Items from a dataset

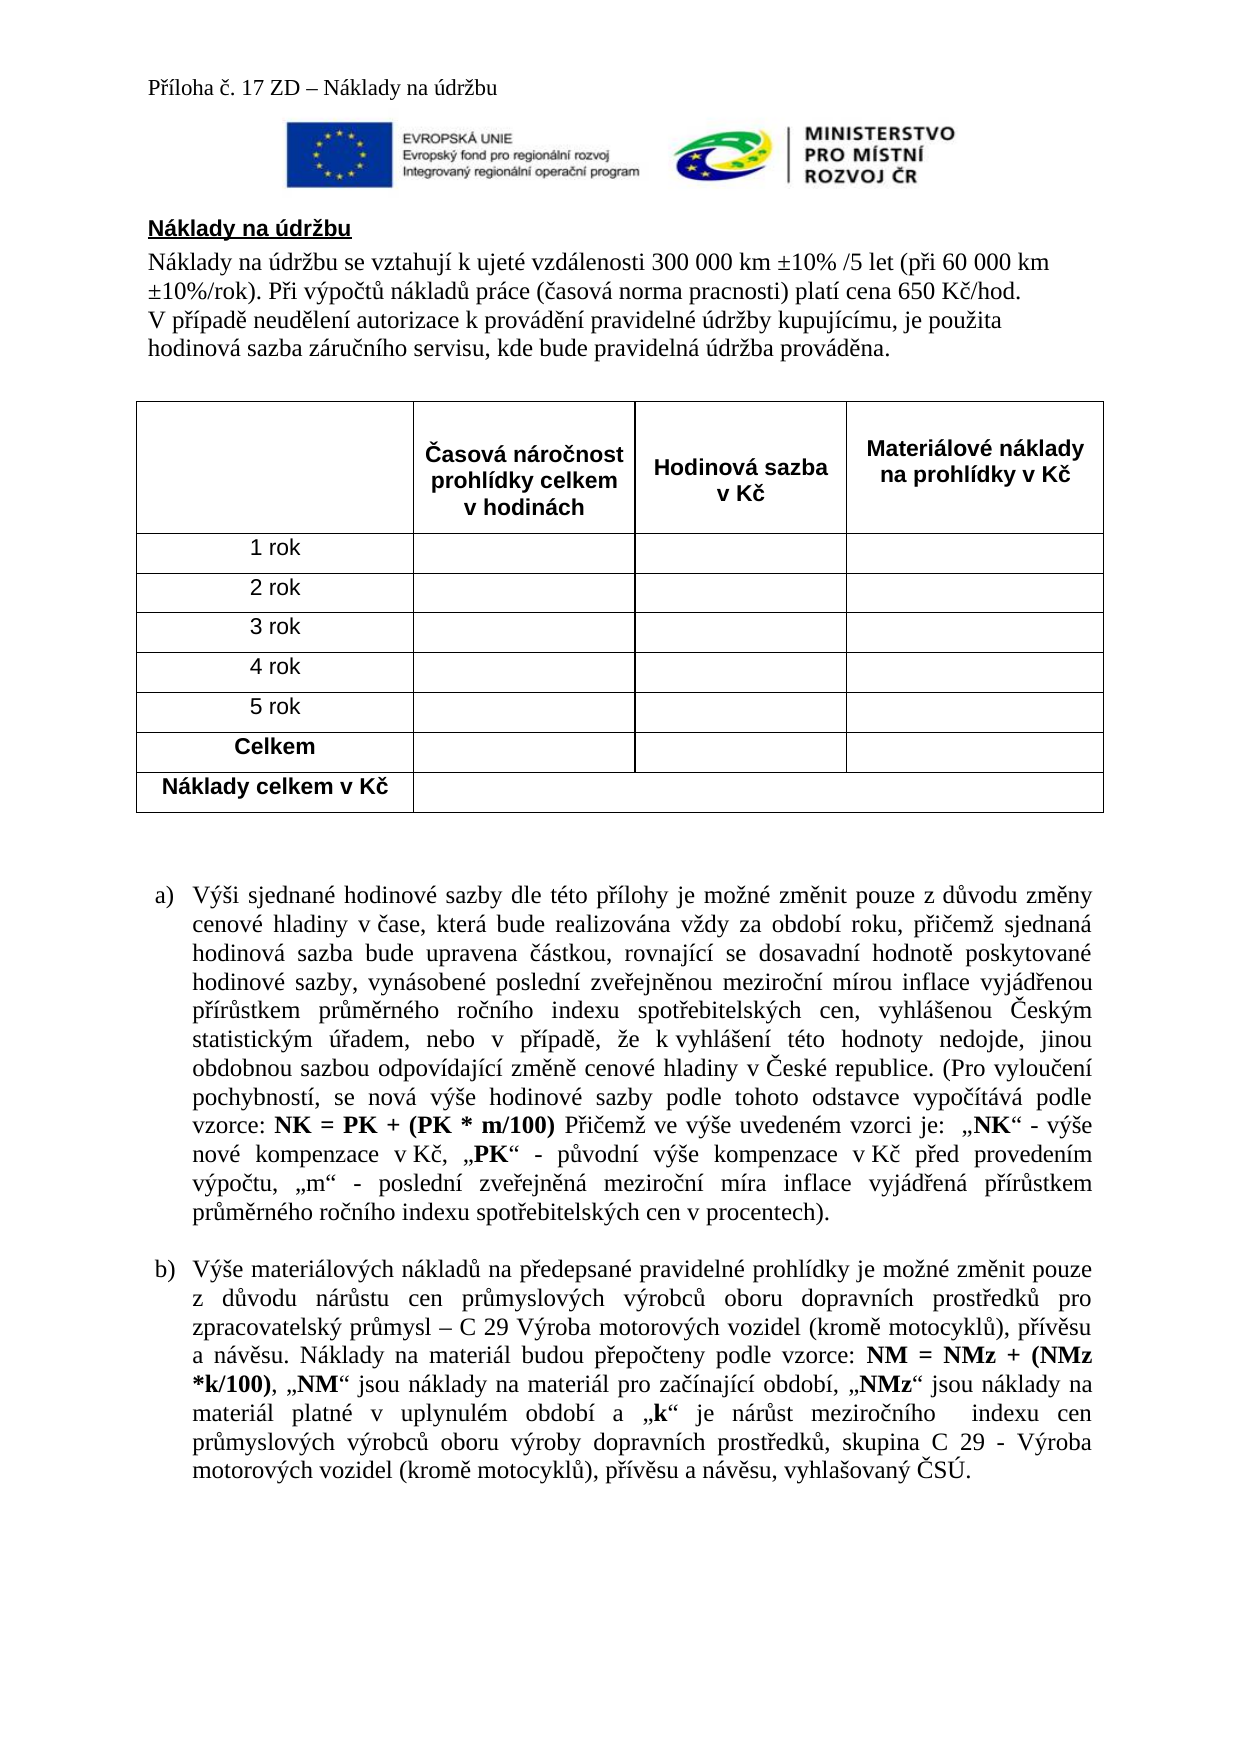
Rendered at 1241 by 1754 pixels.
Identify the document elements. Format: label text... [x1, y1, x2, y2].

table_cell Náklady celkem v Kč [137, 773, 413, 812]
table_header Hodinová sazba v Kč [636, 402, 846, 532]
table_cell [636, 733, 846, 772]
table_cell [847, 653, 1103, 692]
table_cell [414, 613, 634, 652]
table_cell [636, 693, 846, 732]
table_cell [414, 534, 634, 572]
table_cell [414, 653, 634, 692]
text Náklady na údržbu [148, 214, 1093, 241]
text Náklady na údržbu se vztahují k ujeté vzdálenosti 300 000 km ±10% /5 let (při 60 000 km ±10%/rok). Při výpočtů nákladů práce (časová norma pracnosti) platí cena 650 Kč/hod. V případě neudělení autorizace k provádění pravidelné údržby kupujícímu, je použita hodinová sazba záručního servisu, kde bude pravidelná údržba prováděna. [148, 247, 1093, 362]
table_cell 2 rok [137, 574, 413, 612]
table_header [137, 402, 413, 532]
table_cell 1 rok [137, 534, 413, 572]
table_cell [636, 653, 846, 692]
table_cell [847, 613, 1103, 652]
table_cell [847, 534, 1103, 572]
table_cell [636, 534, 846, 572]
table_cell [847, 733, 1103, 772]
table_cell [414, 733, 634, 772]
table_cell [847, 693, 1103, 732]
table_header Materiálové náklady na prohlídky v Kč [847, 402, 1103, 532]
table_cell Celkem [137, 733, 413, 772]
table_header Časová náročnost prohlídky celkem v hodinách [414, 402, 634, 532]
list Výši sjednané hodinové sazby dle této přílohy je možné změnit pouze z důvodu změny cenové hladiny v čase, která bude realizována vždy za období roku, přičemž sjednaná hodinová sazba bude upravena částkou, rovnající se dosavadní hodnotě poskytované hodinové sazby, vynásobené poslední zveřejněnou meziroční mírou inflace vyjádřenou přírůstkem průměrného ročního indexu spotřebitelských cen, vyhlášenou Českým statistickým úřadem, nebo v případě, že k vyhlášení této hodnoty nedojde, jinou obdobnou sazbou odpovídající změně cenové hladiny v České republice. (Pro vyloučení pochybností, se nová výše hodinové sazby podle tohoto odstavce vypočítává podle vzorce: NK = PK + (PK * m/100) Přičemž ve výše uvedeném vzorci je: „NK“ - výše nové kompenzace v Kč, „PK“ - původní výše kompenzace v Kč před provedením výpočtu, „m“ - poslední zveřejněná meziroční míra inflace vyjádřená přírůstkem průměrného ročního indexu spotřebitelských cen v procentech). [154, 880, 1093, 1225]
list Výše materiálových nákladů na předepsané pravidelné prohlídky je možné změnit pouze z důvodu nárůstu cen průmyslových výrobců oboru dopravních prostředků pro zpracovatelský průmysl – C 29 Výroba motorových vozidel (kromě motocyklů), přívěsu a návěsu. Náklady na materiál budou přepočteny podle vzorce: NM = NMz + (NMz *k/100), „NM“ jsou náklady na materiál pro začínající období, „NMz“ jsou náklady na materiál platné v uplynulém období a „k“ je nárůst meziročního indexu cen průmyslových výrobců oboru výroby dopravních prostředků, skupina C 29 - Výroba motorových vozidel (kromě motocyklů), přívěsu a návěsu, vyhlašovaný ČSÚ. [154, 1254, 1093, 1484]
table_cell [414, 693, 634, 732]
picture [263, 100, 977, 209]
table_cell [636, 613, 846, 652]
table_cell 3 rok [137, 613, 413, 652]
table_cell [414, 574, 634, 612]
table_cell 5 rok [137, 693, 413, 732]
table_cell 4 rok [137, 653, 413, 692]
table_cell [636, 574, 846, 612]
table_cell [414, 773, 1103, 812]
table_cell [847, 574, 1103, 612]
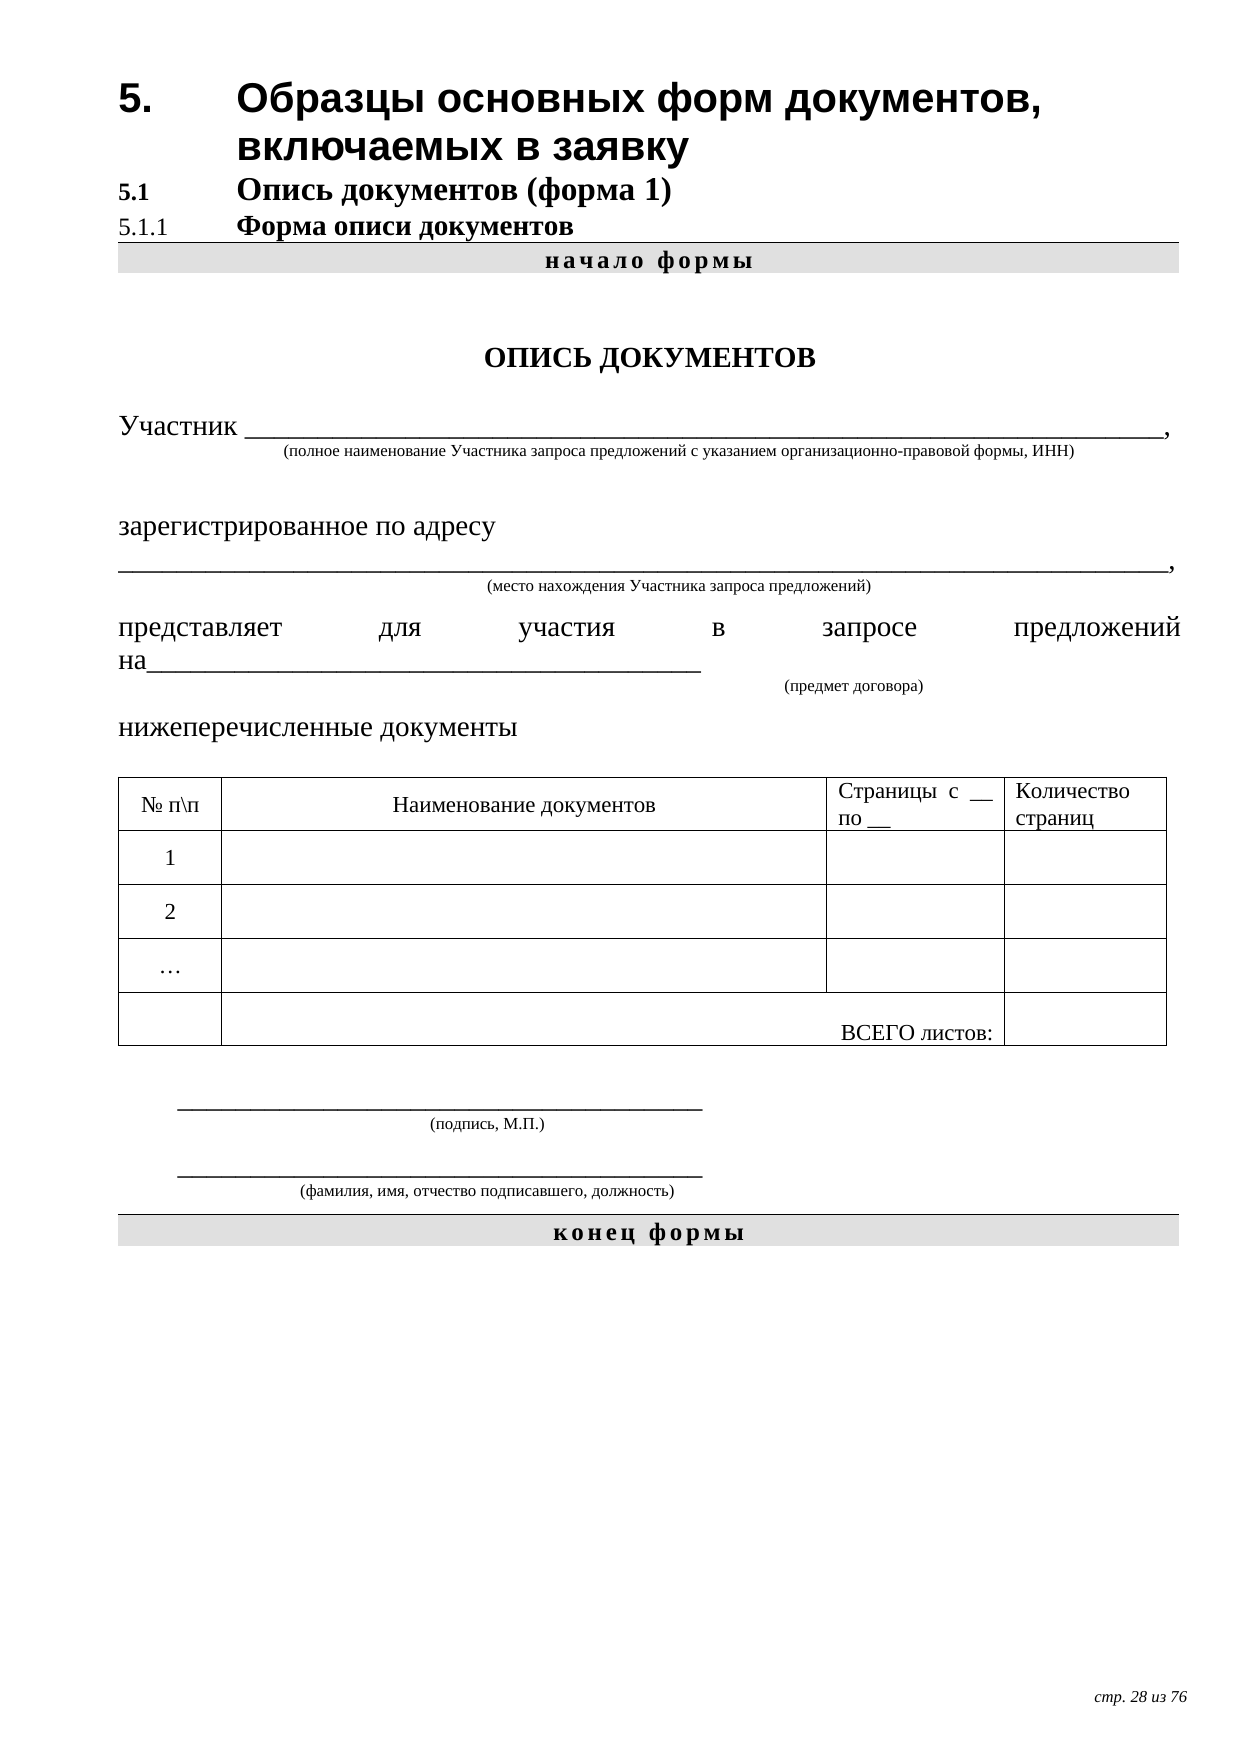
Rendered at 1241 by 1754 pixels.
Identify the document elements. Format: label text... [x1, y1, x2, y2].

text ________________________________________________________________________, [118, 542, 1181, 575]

● **Exercise prompt**
Each line above where the word "období" occurs should be copied out.

● **Solution to this task**
list Výši sjednané hodinové sazby dle této přílohy je možné změnit pouze z důvodu změny cenové hladiny v čase, která bude realizována vždy za období roku, přičemž sjednaná hodinová sazba bude upravena částkou, rovnající se dosavadní hodnotě poskytované hodinové sazby, vynásobené poslední zveřejněnou meziroční mírou inflace vyjádřenou přírůstkem průměrného ročního indexu spotřebitelských cen, vyhlášenou Českým statistickým úřadem, nebo v případě, že k vyhlášení této hodnoty nedojde, jinou obdobnou sazbou odpovídající změně cenové hladiny v České republice. (Pro vyloučení pochybností, se nová výše hodinové sazby podle tohoto odstavce vypočítává podle vzorce: NK = PK + (PK * m/100) Přičemž ve výše uvedeném vzorci je: „NK“ - výše nové kompenzace v Kč, „PK“ - původní výše kompenzace v Kč před provedením výpočtu, „m“ - poslední zveřejněná meziroční míra inflace vyjádřená přírůstkem průměrného ročního indexu spotřebitelských cen v procentech). [154, 880, 1093, 1225]
list Výše materiálových nákladů na předepsané pravidelné prohlídky je možné změnit pouze z důvodu nárůstu cen průmyslových výrobců oboru dopravních prostředků pro zpracovatelský průmysl – C 29 Výroba motorových vozidel (kromě motocyklů), přívěsu a návěsu. Náklady na materiál budou přepočteny podle vzorce: NM = NMz + (NMz *k/100), „NM“ jsou náklady na materiál pro začínající období, „NMz“ jsou náklady na materiál platné v uplynulém období a „k“ je nárůst meziročního indexu cen průmyslových výrobců oboru výroby dopravních prostředků, skupina C 29 - Výroba motorových vozidel (kromě motocyklů), přívěsu a návěsu, vyhlašovaný ČSÚ. [154, 1254, 1093, 1484]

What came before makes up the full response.